In an early May interview with diginomica.com’s Den Howlett, Klein said, “In the partnerships, we are closing, we have to own the business platform, we have to own the application layer.”
In analyzing the situation based on Howlett’s interview with Klein, I wrote the following on May 12 in SAP Will Battle Microsoft & Google for Customer Control, Says CEO Christian Klein:
The pivotal issue is the radically different technology stack in the cloud versus in traditional on-premises IT. In the old world, one set of companies made the hardware and another set, led by SAP, made the applications. And because the applications ran the business processes that powered the operations of global corporations, the applications companies led the customer relationships.
But in the new world of the enterprise cloud, those boundaries have been erased. Two of the three top cloud-infrastructure players—Microsoft and Google—also offer growing portfolios of enterprise applications. The third major hyperscaler—Amazon’s AWS unit—does not currently offer enterprise applications.
For SAP, that means that two of the top IaaS providers (Microsoft and Google) that SAP depends on to meet the infrastructure needs of its large and mid-size customers are each looking to gain greater control of how customers use technology to transform, evolve and prosper.
So if Microsoft and Google are both in relatively the same position regarding Klein’s unequivocal insistence that SAP own the customer relationship, why do I believe that Google is becoming #1 in SAP’s heart?
Here are 3 primary reasons why I feel that’s happening:
1. Microsoft has a large, fast-growing, and increasingly strategic SaaS portfolio.
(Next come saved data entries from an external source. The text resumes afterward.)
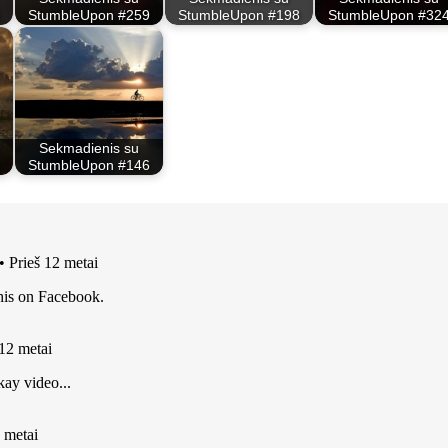
StumbleUpon #259
StumbleUpon #198
StumbleUpon #32
Sekmadienis su
StumbleUpon #146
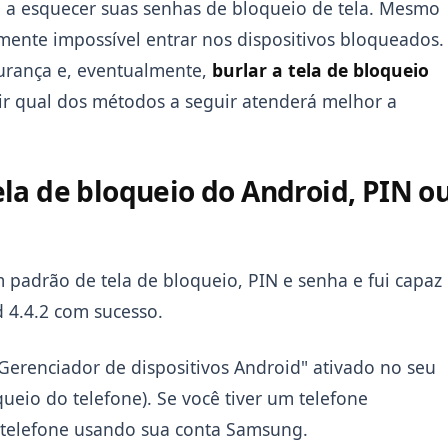
 a esquecer suas senhas de bloqueio de tela. Mesmo
mente impossível entrar nos dispositivos bloqueados.
gurança e, eventualmente,
burlar a tela de bloqueio
Copiar
ir qual dos métodos a seguir atenderá melhor a
la de bloqueio do Android, PIN o
 padrão de tela de bloqueio, PIN e senha e fui capaz
 4.4.2 com sucesso.
 "Gerenciador de dispositivos Android" ativado no seu
ueio do telefone). Se você tiver um telefone
telefone usando sua conta Samsung.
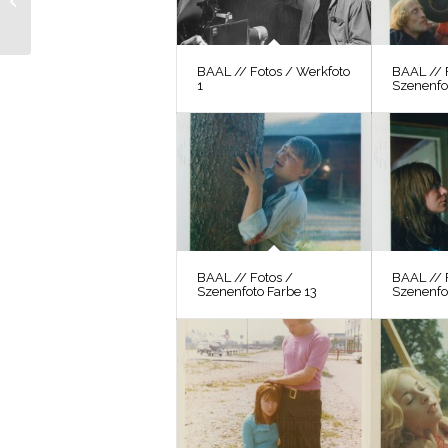
Szenenfoto 31
BAAL // Fotos / Werkfoto
BAAL // 
1
Szenenfo
BAAL // Fotos /
BAAL // 
Szenenfoto Farbe 13
Szenenfo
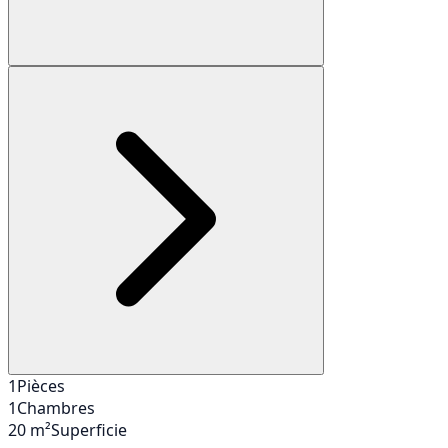
1
Pièces
1
Chambres
20 m²
Superficie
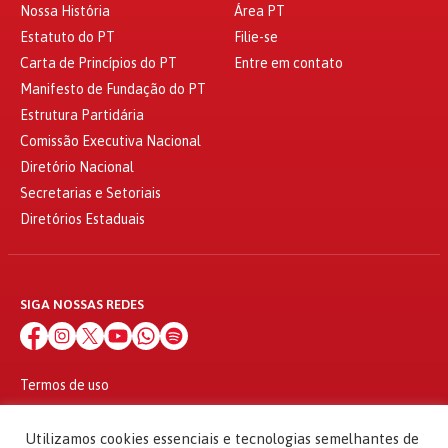
Nossa História
Área PT
Estatuto do PT
Filie-se
Carta de Princípios do PT
Entre em contato
Manifesto de Fundação do PT
Estrutura Partidária
Comissão Executiva Nacional
Diretório Nacional
Secretarias e Setoriais
Diretórios Estaduais
SIGA NOSSAS REDES
Termos de uso
Política de privacidade
© 2010 - 2026
Utilizamos cookies essenciais e tecnologias semelhantes de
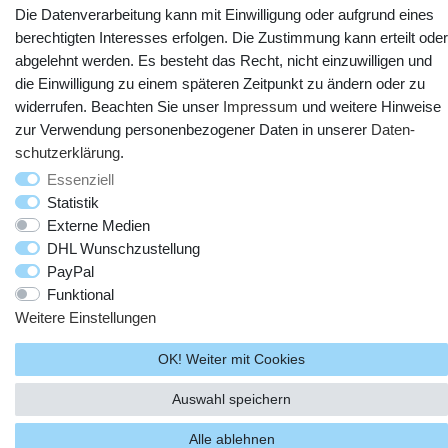
Die Datenverarbeitung kann mit Einwilligung oder aufgrund eines
berechtigten Interesses erfolgen. Die Zustimmung kann erteilt oder
abgelehnt werden. Es besteht das Recht, nicht einzuwilligen und
die Einwilligung zu einem späteren Zeitpunkt zu ändern oder zu
widerrufen. Beachten Sie unser
Impressum
und weitere Hinweise
zur Verwendung personenbezogener Daten in unserer
Daten­
schutz­erklärung
.
© Copyright 2025 webtotrade GmbH. Alle Rechte vorbehalten.
Essenziell
Statistik
Externe Medien
DHL Wunschzustellung
PayPal
Funktional
Weitere Einstellungen
OK! Weiter mit Cookies
Auswahl speichern
Alle ablehnen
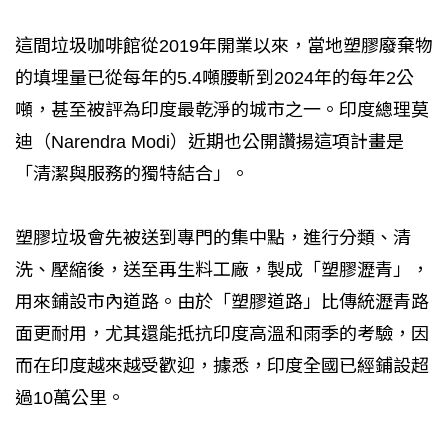
這間垃圾咖啡館從2019年開業以來，當地塑膠廢棄物
的填埋量已從每年的5.4噸腰斬到2024年的每年2公
噸，甚至被評為印度最乾淨的城市之一。印度總理莫
迪（Narendra Modi）近期也公開讚揚這項計畫是
「清潔與服務的獨特結合」。
塑膠垃圾會先被送到專門的集中點，進行分類、清
洗、壓縮後，送至再生料工廠，製成「塑膠瀝青」，
用來鋪設市內道路。由於「塑膠道路」比傳統瀝青路
面更耐用，尤其還能抵抗印度高溫和雨季的考驗，因
而在印度越來越受歡迎，據悉，印度全國已經鋪設超
過10萬公里。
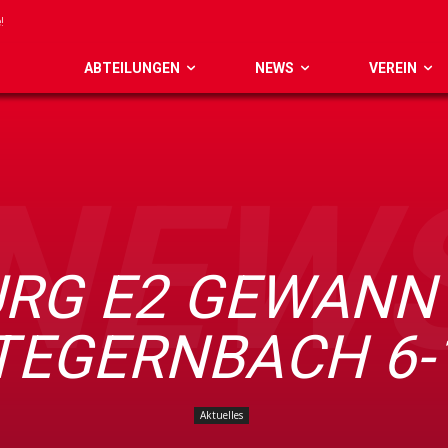
ABTEILUNGEN
NEWS
VEREIN
NEW
RG E2 GEWANN
TEGERNBACH 6-
Aktuelles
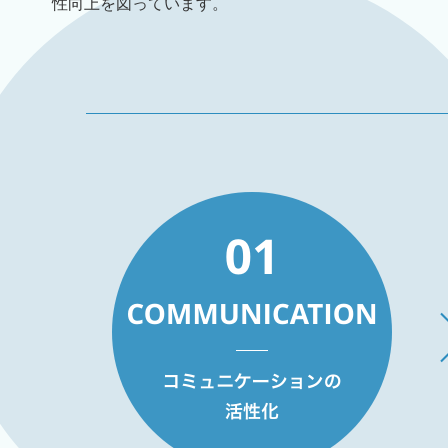
性向上を図っています。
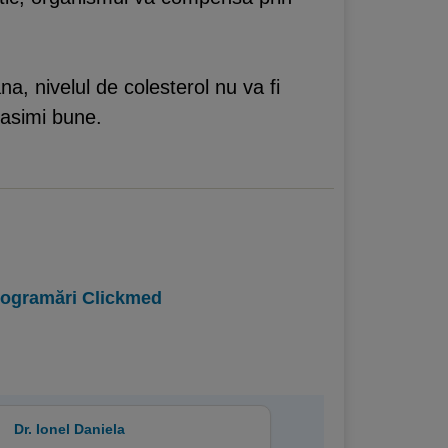
 nivelul de colesterol nu va fi
rasimi bune.
programări Clickmed
Dr. Ionel Daniela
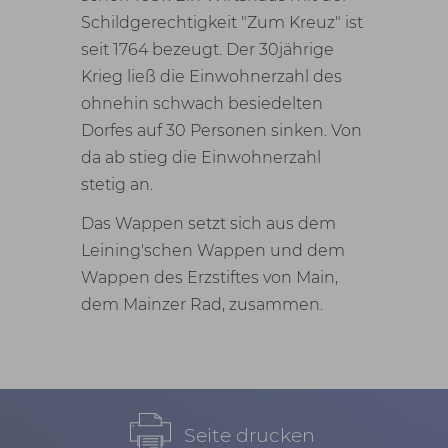
Schildgerechtigkeit "Zum Kreuz" ist
seit 1764 bezeugt. Der 30jährige
Krieg ließ die Einwohnerzahl des
ohnehin schwach besiedelten
Dorfes auf 30 Personen sinken. Von
da ab stieg die Einwohnerzahl
stetig an.
Das Wappen setzt sich aus dem
Leining'schen Wappen und dem
Wappen des Erzstiftes von Main,
dem Mainzer Rad, zusammen.
Seite drucken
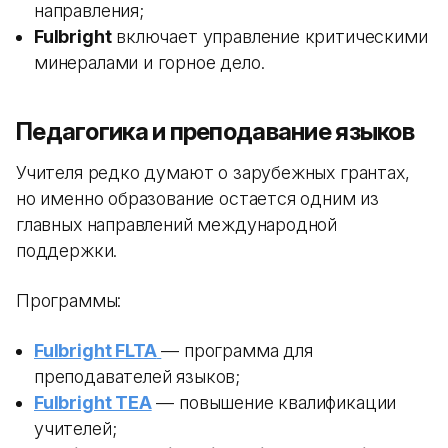
направления;
Fulbright
включает управление критическими
минералами и горное дело.
Педагогика и преподавание языков
Учителя редко думают о зарубежных грантах,
но именно образование остается одним из
главных направлений международной
поддержки.
Программы:
Fulbright FLTA
— программа для
преподавателей языков;
Fulbright TEA
— повышение квалификации
учителей;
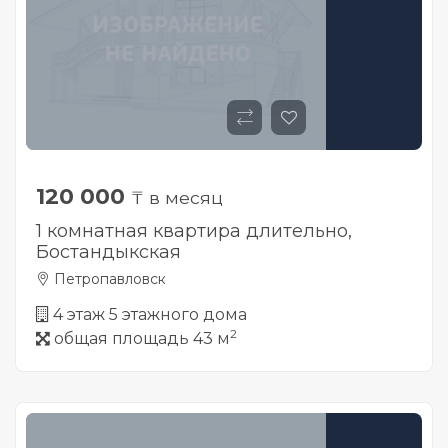
120 000
₸ в месяц
1 комнатная квартира длительно,
Бостандыкская
Петропавловск
4 этаж 5 этажного дома
2
общая площадь 43 м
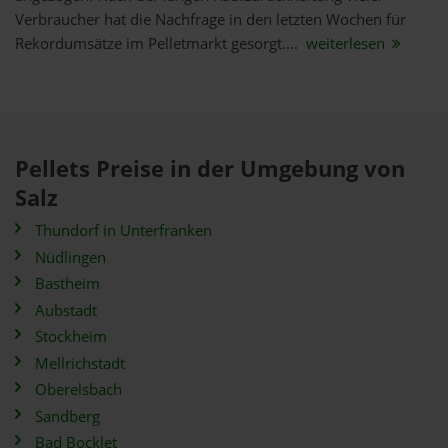
Verbraucher hat die Nachfrage in den letzten Wochen für
Rekordumsätze im Pelletmarkt gesorgt....
weiterlesen
Pellets Preise in der Umgebung von
Salz
Thundorf in Unterfranken
Nüdlingen
Bastheim
Aubstadt
Stockheim
Mellrichstadt
Oberelsbach
Sandberg
Bad Bocklet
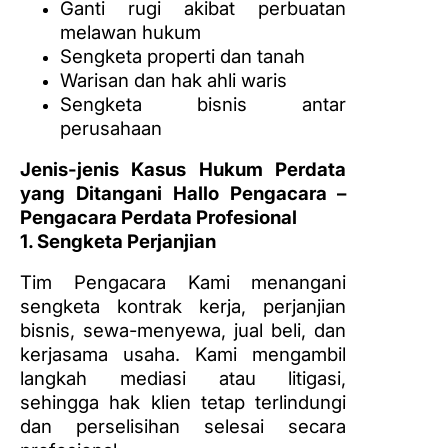
Ganti rugi akibat perbuatan
melawan hukum
Sengketa properti dan tanah
Warisan dan hak ahli waris
Sengketa bisnis antar
perusahaan
Jenis-jenis Kasus Hukum Perdata
yang Ditangani Hallo Pengacara –
Pengacara Perdata Profesional
1. Sengketa Perjanjian
Tim Pengacara Kami menangani
sengketa kontrak kerja, perjanjian
bisnis, sewa-menyewa, jual beli, dan
kerjasama usaha. Kami mengambil
langkah mediasi atau litigasi,
sehingga hak klien tetap terlindungi
dan perselisihan selesai secara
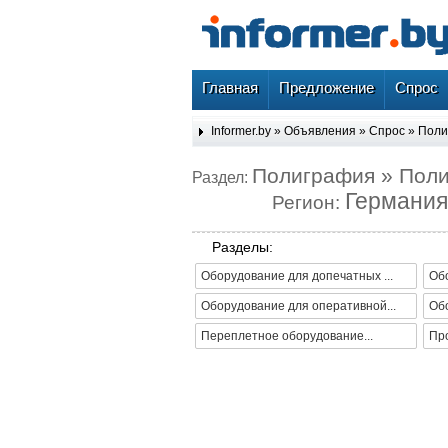
Главная
Предложение
Спрос
Informer.by
»
Объявления
»
Спрос
»
Поли
Полиграфия » Пол
Раздел:
Германия
Регион:
Разделы:
Оборудование для допечатных ...
Обо
Оборудование для оперативной...
Об
Переплетное оборудование...
Про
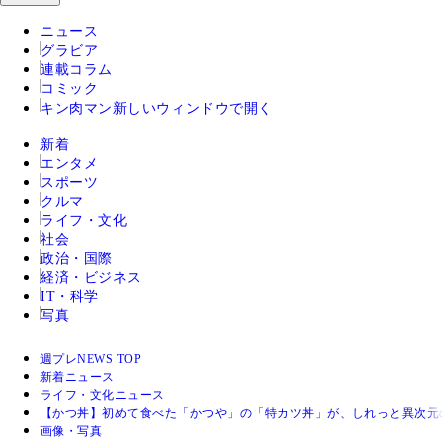
ニュース
グラビア
連載コラム
コミック
キン肉マン
新しいウィンドウで開く
新着
エンタメ
スポーツ
クルマ
ライフ・文化
社会
政治・国際
経済・ビジネス
IT・科学
写真
週プレNEWS TOP
新着ニュース
ライフ・文化ニュース
【かつ丼】初めて食べた「かつや」の「特カツ丼」が、しれっと異次元の
画像・写真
Google Cloud does not.
While Satya Nadella’s Dynamics 365 business has nowhere near the global presence of SAP’s vast installed business within most of the world’s largest corporations, it’s probably approaching a $2-billion annualized run rate. And in the quarter ending March 31, the Dynamics 365 business grew at a whopping rate of 49%, the company said. So is Microsoft gunning to displace SAP as the ERP provider at the world’s largest energy companies, car companies, industrial giants and banks? Not at all—well, at least not yet.